Please print the lines below word for word, from the first one through the line with "D’ailleurs, l’ANSES nous rappelle que >il est", including both.

(Records for this task begins)

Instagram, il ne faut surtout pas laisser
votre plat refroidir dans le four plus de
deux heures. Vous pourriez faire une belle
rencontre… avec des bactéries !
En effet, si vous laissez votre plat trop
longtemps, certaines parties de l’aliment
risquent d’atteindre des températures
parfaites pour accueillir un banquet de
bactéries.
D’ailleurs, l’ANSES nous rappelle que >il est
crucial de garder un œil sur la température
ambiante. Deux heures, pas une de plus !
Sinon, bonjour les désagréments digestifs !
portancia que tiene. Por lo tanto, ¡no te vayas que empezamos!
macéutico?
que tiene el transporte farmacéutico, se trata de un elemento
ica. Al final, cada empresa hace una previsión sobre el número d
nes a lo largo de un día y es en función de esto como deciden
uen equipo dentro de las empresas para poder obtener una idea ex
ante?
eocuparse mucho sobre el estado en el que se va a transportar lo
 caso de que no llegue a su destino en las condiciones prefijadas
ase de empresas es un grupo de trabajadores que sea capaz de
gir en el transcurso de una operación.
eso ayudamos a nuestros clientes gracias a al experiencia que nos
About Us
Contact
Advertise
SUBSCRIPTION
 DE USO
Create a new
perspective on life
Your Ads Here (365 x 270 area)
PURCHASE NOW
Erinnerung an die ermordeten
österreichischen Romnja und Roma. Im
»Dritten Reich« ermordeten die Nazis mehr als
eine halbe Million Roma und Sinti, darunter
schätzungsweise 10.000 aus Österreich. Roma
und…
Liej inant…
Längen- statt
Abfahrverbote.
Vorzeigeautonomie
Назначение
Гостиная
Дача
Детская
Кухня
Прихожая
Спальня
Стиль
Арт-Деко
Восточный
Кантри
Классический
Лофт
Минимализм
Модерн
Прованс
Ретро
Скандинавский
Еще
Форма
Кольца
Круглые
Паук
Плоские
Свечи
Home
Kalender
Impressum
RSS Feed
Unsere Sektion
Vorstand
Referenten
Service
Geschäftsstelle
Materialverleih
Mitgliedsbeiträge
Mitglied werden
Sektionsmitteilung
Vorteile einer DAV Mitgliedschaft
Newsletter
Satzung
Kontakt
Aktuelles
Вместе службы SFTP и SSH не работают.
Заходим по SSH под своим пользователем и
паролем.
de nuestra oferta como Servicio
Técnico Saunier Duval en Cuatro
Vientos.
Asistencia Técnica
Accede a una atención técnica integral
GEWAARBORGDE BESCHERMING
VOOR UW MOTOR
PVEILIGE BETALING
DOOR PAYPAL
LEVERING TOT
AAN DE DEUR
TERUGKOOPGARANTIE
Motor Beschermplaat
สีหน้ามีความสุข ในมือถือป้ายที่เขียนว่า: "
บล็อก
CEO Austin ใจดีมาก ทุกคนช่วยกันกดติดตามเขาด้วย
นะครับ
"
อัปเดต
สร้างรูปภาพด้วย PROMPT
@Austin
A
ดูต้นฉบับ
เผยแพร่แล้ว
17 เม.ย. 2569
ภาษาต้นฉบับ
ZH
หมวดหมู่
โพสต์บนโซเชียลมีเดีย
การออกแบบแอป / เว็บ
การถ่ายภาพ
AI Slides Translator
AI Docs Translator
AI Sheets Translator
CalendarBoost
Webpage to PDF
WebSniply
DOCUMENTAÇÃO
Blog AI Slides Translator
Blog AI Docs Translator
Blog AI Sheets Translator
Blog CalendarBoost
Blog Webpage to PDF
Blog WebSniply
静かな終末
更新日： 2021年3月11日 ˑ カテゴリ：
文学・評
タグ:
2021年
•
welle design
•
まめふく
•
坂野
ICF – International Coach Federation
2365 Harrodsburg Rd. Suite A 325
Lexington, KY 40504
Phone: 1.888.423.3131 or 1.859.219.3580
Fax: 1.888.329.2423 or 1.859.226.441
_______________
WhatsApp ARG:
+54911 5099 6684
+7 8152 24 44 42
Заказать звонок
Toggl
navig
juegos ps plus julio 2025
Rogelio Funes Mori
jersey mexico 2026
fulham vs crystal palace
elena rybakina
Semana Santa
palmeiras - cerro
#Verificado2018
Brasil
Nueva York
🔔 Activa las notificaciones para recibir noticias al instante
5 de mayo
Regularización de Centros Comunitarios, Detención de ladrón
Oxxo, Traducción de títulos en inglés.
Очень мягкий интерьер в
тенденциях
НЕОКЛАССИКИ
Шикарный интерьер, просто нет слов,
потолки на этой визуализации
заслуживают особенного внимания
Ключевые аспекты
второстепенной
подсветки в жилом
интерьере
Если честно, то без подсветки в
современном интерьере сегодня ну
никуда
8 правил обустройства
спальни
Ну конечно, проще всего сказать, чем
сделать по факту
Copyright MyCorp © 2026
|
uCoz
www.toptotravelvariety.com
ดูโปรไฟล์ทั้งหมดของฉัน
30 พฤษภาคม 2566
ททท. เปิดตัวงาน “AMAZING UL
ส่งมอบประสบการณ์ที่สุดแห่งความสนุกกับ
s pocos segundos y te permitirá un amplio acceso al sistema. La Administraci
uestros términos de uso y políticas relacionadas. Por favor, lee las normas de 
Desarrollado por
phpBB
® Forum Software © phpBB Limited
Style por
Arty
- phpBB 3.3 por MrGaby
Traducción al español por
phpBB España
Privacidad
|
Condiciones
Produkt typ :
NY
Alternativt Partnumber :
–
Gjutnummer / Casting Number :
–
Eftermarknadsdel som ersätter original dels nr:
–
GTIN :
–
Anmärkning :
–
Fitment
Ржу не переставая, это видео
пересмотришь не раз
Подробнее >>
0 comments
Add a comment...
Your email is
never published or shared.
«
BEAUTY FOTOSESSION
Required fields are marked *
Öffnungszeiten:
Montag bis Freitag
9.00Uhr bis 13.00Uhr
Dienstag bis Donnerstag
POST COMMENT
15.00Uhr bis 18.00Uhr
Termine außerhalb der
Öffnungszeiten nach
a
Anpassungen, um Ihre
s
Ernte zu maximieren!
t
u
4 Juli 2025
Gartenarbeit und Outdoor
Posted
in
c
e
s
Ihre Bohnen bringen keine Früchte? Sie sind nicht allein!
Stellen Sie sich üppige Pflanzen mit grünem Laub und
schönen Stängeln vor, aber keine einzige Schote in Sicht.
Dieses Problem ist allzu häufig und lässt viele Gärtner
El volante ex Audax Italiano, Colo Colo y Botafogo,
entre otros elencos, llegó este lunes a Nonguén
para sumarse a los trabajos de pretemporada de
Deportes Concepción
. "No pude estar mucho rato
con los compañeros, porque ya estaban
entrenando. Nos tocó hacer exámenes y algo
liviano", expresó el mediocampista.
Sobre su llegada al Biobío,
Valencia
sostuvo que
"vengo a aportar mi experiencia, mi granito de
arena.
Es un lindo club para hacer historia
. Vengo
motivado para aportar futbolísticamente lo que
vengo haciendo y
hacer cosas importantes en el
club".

(Records for this task ends)

# [Task result]
Instagram, il ne faut surtout pas laisser
votre plat refroidir dans le four plus de
deux heures. Vous pourriez faire une belle
rencontre… avec des bactéries !
En effet, si vous laissez votre plat trop
longtemps, certaines parties de l’aliment
risquent d’atteindre des températures
parfaites pour accueillir un banquet de
bactéries.
D’ailleurs, l’ANSES nous rappelle que >il est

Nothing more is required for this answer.